Au · Fünf große hängen schon oben. Bald sollen ein Stockwerk tiefer weitere 58 kleinere dazu kommen, dann wäre das 63-stimmige Geläut komplett. Dann hätte München erstmals seit 2007 wieder ein Carillon. Dabei handelt es sich um ein instrumental spielbares, großes Glockenspiel, das sich typischerweise in einem Turm oder einem eigens errichteten Bauwerk befindet.

München hat wieder ein Carillon

Münchner Auer Dult: Maidult, Jakobidult und Kirchweihdult am Mariahilfplatz

Jeder kennt zum Beispiel den Schlag des Big-Ben-Glockenspiels in London. München hatte schon mal ein Carillon. 1972 wurde es anlässlich der Olympischen Spiele im Olympiapark errichtet und 2007 wegen der Neuüberplanungen des Parks abgebaut. Seither ruhen dessen Glocken im Lager; wann es wieder aufgebaut und bespielt werden wird, ist unklar. Ganz bestimmt vorher erklingen wird das Carillon in Mariahilf. Eine Initiative, die 2008 gestartet wurde, ist fast an ihrem Ziel angelangt. Die »treibenden Kräfte« dahinter waren Pfarrer Markus Gottswinter und Mesner Richard Schmidt. Gottswinter: »Als Stadtpfarrer von Mariahilf freue ich mich, dass unser Kirchturm eine zweite Glockenstube besitzt. So können wir ohne großen Aufwand dazu beitragen, dass München wieder ein Carillon bekommt.« Und Schmidt freut sich: »Keiner hat geglaubt, dass wir so schnell unser Ziel erreichen würden.« Unermüdlich haben sie die letzten Monate mit Ausstellungen und Sonderaktionen anlässlich der Auer Dulten daran gearbeitet, dass bald Glockenmelodien zu besonderen Festtagen über den Mariahilf-Platz klingen, »etwa an Weihnachten, bei Taufen und Hochzeiten, auch Konzerte während der Dultzeiten sind angedacht«, so Schmidt.

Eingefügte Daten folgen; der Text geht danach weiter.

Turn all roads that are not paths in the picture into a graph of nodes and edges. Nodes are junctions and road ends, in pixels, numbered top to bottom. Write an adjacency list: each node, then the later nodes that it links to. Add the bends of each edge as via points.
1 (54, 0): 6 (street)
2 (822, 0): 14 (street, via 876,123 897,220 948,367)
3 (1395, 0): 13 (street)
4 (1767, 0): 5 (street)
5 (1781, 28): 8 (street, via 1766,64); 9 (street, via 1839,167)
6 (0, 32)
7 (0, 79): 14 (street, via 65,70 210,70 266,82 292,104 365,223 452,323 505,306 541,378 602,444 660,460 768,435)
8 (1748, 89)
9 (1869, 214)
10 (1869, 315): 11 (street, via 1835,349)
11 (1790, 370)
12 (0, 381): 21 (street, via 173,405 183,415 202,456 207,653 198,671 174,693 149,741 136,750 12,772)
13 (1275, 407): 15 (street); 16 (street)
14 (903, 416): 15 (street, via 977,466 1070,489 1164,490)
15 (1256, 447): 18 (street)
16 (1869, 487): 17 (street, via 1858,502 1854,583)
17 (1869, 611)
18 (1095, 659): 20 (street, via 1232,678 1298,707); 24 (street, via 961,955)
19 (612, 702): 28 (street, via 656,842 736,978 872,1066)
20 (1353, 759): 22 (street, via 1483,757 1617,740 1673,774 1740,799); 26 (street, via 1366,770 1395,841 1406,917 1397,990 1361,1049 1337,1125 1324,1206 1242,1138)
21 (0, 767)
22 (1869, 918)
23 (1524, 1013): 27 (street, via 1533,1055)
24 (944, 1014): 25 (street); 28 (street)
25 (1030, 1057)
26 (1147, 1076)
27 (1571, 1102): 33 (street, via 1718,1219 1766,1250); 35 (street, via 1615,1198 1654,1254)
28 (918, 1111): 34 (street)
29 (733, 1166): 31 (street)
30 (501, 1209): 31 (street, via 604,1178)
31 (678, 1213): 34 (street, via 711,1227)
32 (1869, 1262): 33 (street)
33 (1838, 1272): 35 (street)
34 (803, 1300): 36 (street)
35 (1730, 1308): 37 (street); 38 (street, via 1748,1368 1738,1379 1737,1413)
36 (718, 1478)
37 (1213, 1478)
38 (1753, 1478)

Konzerte? Im Gegensatz zu einem üblichen Glockengeläut wird ein Carillon ähnlich einer Orgel gespielt. Der Carillonneur sitzt in einer Spielkabine am Spieltisch genau unterhalb der Glocken, wo er Stäbe mit der offenen Faust schlägt und damit über Seilzüge die Klöppel der einzelnen Glocken betätigt. Die tiefen Glocken, also auch die fünf großen Läuteglocken in der oberen Stube werden mit den Füßen über Pedale gespielt. Mit seinen 63 Glocken und einem Gewicht von insgesamt rund 22 Tonnen würde das Münchner Carillon in Mariahilf Bayerns größtes Glockeninstrument werden. In München gibt es derzeit vier Carillonneure, darunter eine Frau, die sich schon auf die Ankunft des Instruments freuen. Aber auch Pfarrer Gottswinter wird sich an den Glocken versuchen. »Ich habe schon auf dem Olympia-Carillon und auf zwei Carillons in Frankreich gespielt. Als Organist hat man eine gewisse Affinität zu dem Instrument«, so Gottswinter.

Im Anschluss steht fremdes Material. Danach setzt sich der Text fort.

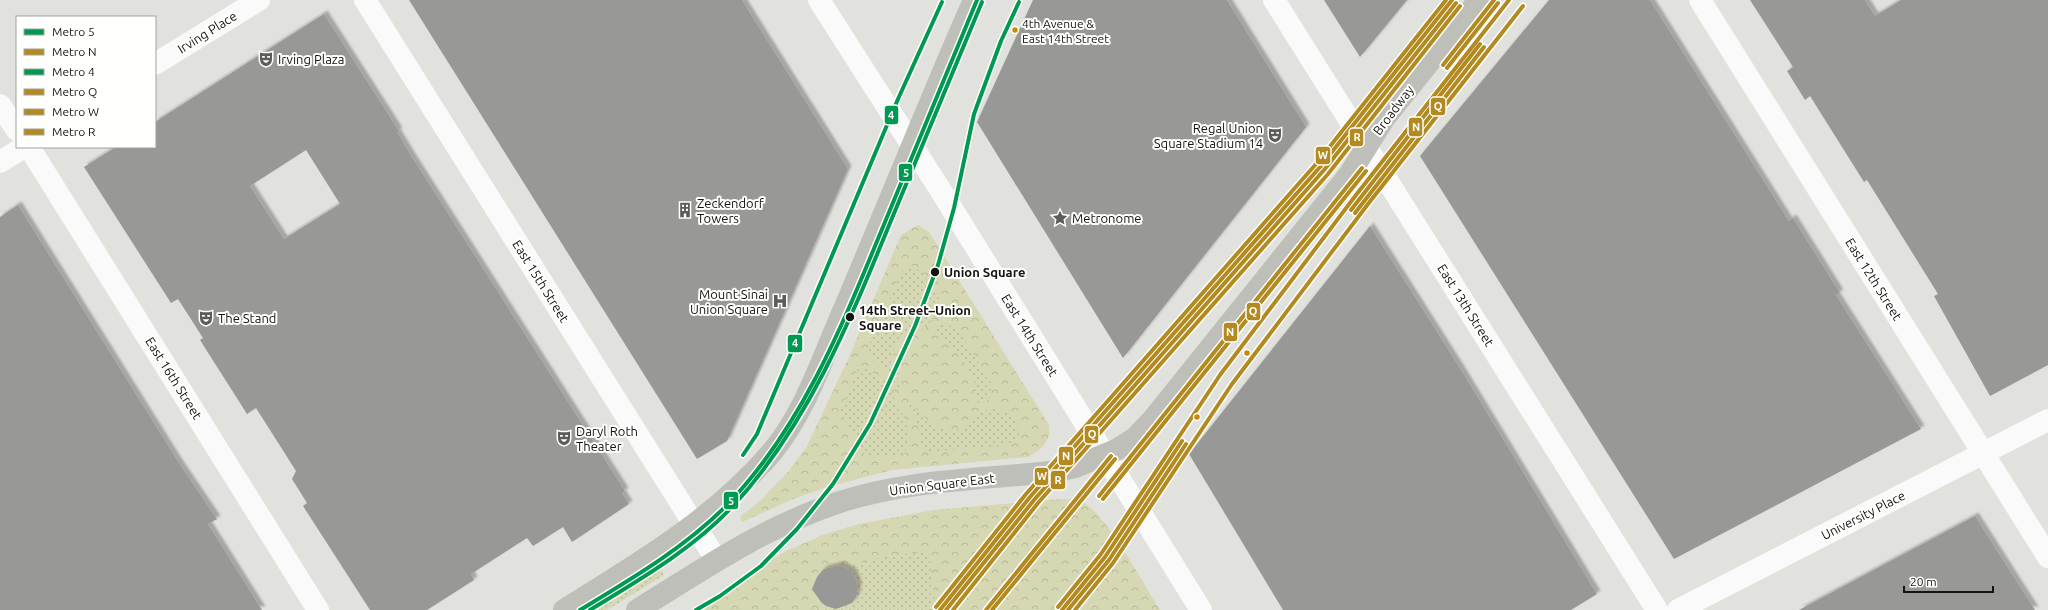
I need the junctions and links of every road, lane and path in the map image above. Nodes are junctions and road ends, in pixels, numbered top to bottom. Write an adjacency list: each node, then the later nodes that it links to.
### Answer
1 (259, 0): 8 (street, Irving Place)
2 (366, 0): 19 (street, East 15th Street)
3 (819, 0): 11 (street, East 14th Street)
4 (974, 0): 11 (main road)
5 (1274, 0): 12 (street, East 13th Street)
6 (1479, 0): 12 (main road, Broadway)
7 (1700, 0): 17 (street, East 12th Street)
8 (156, 63)
9 (0, 105): 10 (street)
10 (16, 129)
11 (912, 145): 18 (street, East 14th Street); 19 (main road)
12 (1367, 146): 18 (main road, Broadway); 26 (street, East 13th Street)
13 (22, 148): 15 (street)
14 (30, 148): 22 (street, East 16th Street)
15 (0, 162)
16 (2048, 420): 17 (street, University Place)
17 (1983, 454): 20 (street, East 12th Street); 27 (street, University Place)
18 (1105, 455): 21 (main road, Union Square East); 25 (street, East 14th Street)
19 (694, 525): 21 (street, East 15th Street); 23 (main road)
20 (2048, 557)
21 (717, 561): 24 (main road, Union Square East)
22 (318, 610)
23 (564, 610)
24 (637, 610)
25 (1201, 610)
26 (1657, 610)
27 (1678, 610)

Spenden immer noch willkommen

Bis es soweit ist, müssen Pfarrer und Mesner noch mal kräftig die Werbetrommel rühren. Zwar sind schon 300.000 Euro beisammen und bis auf eine haben alle Glocken schon einen Paten gefunden; die teuerste mit 35.000 Euro wurde von einer Brauerei gestiftet. Aber für Glockenstuhl, Montage und Spieltisch fehlen noch etwa 185.000 Euro.

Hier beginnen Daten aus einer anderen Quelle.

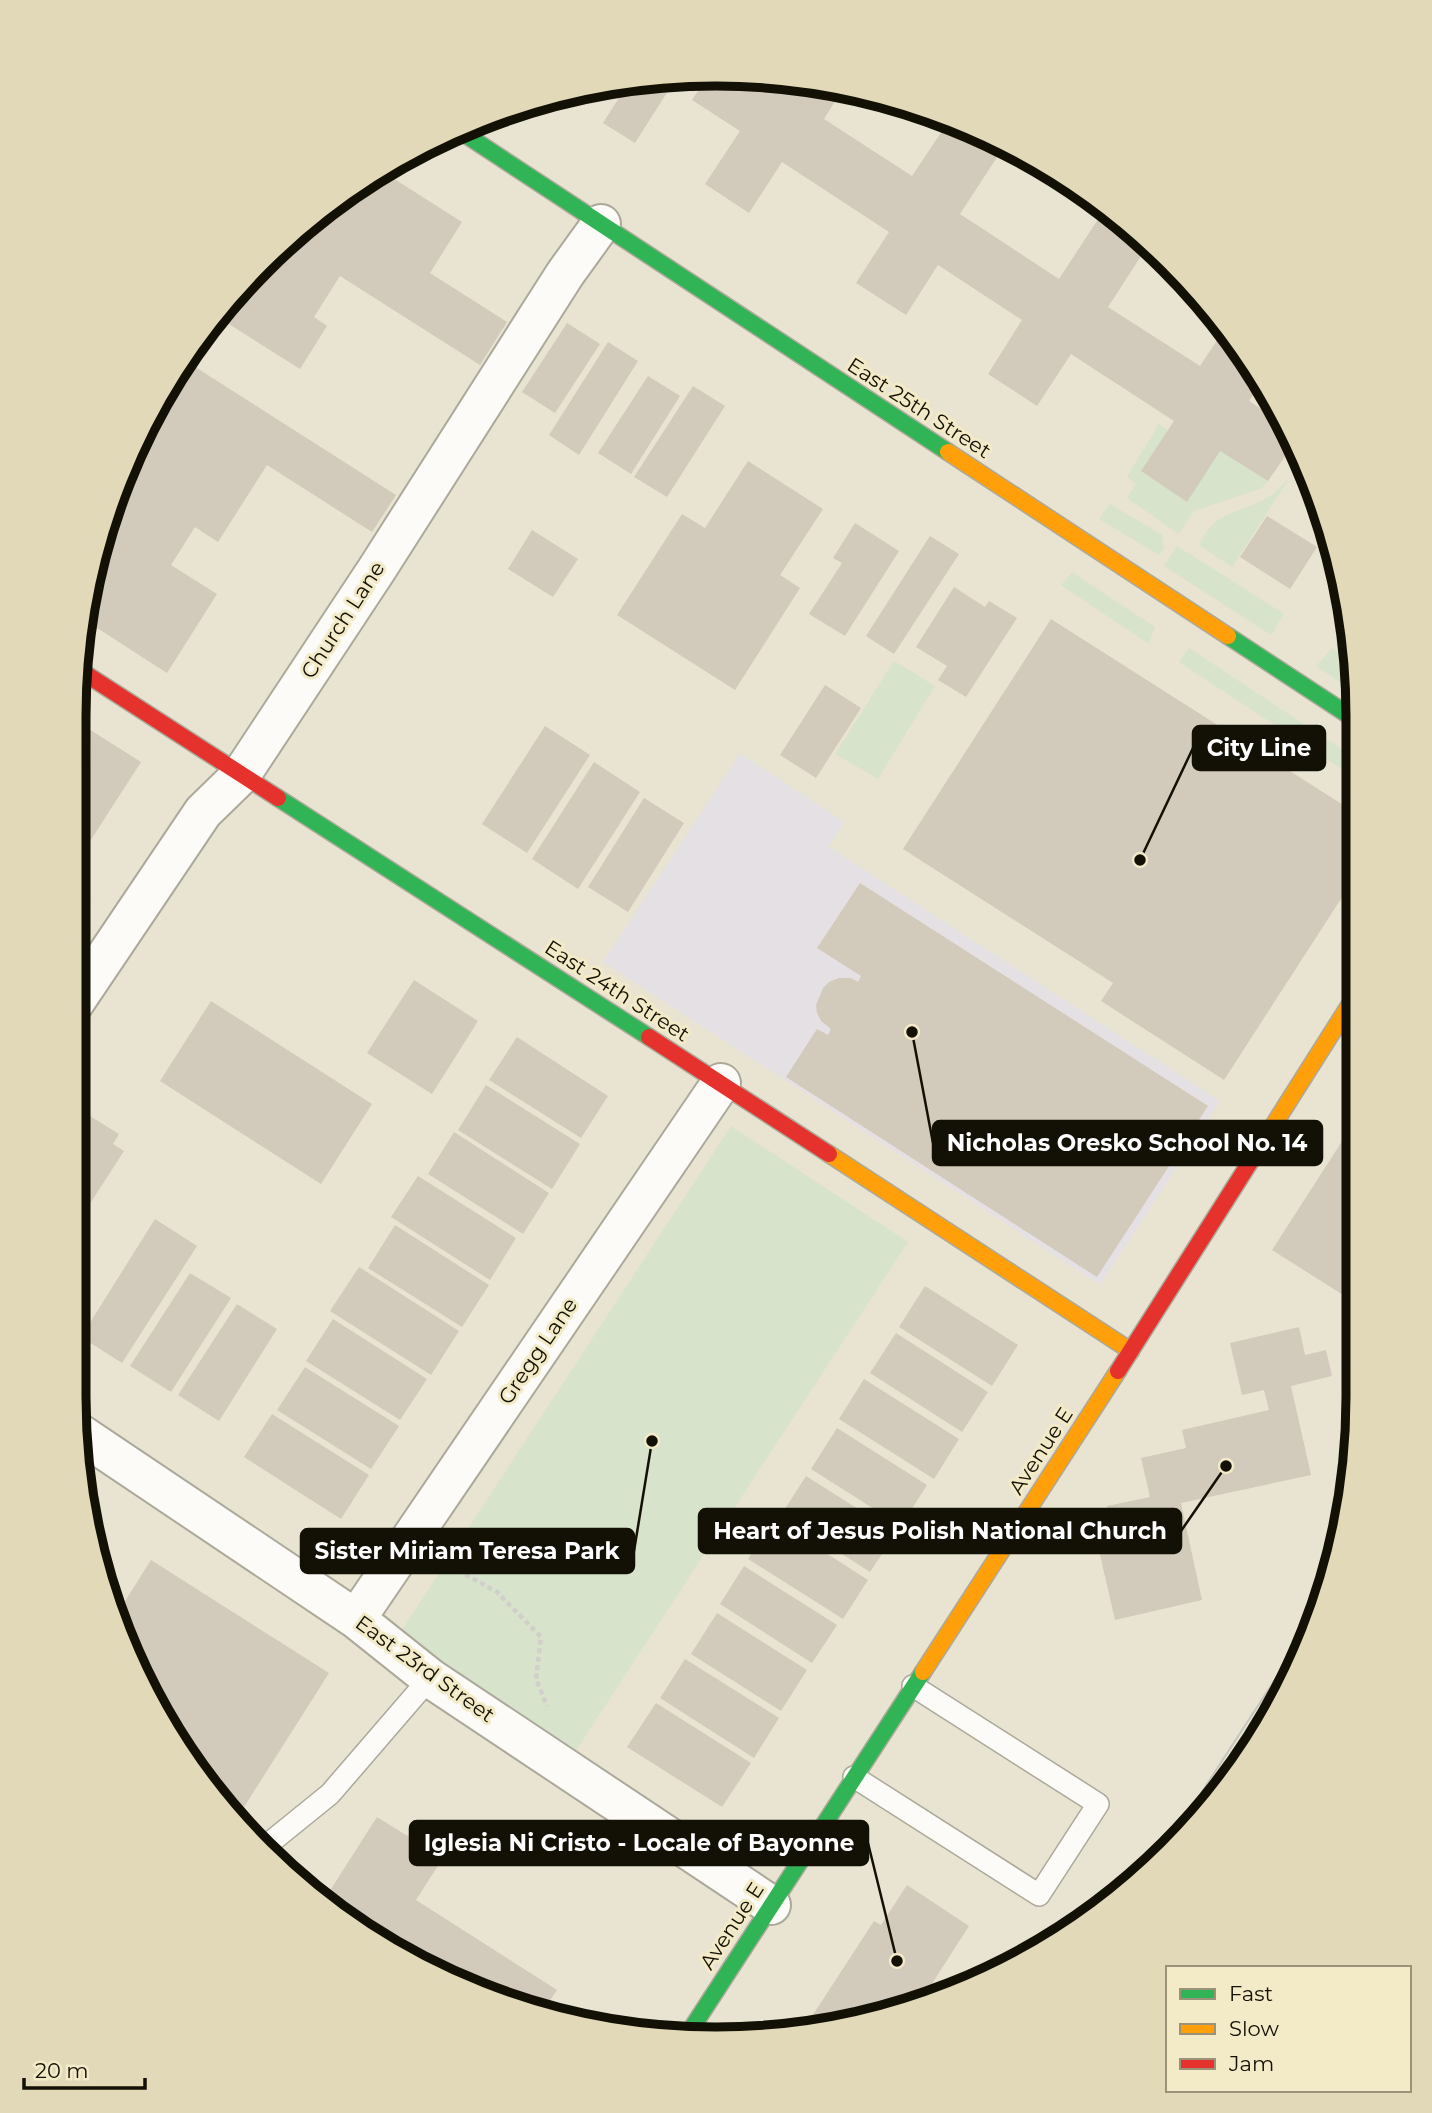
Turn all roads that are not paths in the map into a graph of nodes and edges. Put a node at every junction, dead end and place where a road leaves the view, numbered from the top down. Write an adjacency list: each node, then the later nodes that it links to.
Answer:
1 (469, 137): 2 (street, East 25th Street)
2 (601, 224): 4 (street, East 25th Street); 5 (street, Church Lane)
3 (87, 675): 5 (street, East 24th Street)
4 (1346, 713)
5 (241, 775): 6 (street, Church Lane); 8 (street, East 24th Street)
6 (86, 987)
7 (1346, 1011): 9 (street, Avenue E)
8 (720, 1083): 9 (street, East 24th Street); 11 (street, Gregg Lane)
9 (1131, 1351): 13 (street, Avenue E)
10 (87, 1438): 11 (street, East 23rd Street)
11 (356, 1619): 12 (street, East 23rd Street)
12 (430, 1678): 15 (lane); 16 (street, East 23rd Street)
13 (913, 1686): 14 (street, Avenue E); 14 (lane)
14 (854, 1777): 16 (street, Avenue E)
15 (270, 1843)
16 (771, 1905): 17 (street, Avenue E)
17 (693, 2026)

Gebaut wird das Carillon von der niederländischen Firma »Royal Eijsbouts«, die für den Glockenguss verantwortlich ist (von ihr stammt auch das Olympiapark-Carillon) und der österreichischen Firma »Gloria Läuteanlagen«, welche den Glockenstuhl aus Lärchenholz anfertigt und die Montage übernimmt. Ein Modell des Carillons ist im Eingangsbereich der Mariahilfkirche zu besichtigen. Musikalisch ist ein Carillon äußerst vielseitig; von Barock bis Rock, von Bach bis zu den Beatles ist alles möglich. Allerdings müssen die Stücke meist neu arrangiert werden. In den komplexen Akkorden müssten zu viele Töne gleichzeitig erklingen; würde man sie so auf dem Carillon spielen, ergäbe sich ein zäher Klangbrei. Von den bekannten Komponisten hat nur Händel ein Werk speziell für Carillon geschrieben. Am häufigsten werden die Kompositionen des Belgiers Matthias van den Gheyn (1721-1785) gespielt, dem »Bach des Carillons«.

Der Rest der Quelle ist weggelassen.